In the entries below, every line that contains "right" must be located and copied.

(Object tracking records)
————————
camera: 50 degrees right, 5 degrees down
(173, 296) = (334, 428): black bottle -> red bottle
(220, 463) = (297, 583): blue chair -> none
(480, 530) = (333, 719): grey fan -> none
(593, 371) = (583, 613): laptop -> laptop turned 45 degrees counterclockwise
————————
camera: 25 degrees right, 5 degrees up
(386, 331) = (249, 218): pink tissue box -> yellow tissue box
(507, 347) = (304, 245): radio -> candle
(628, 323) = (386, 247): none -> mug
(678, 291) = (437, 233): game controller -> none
————————
__Solution__.
camera: 50 degrees right, 5 degrees down
camera: 25 degrees right, 5 degrees up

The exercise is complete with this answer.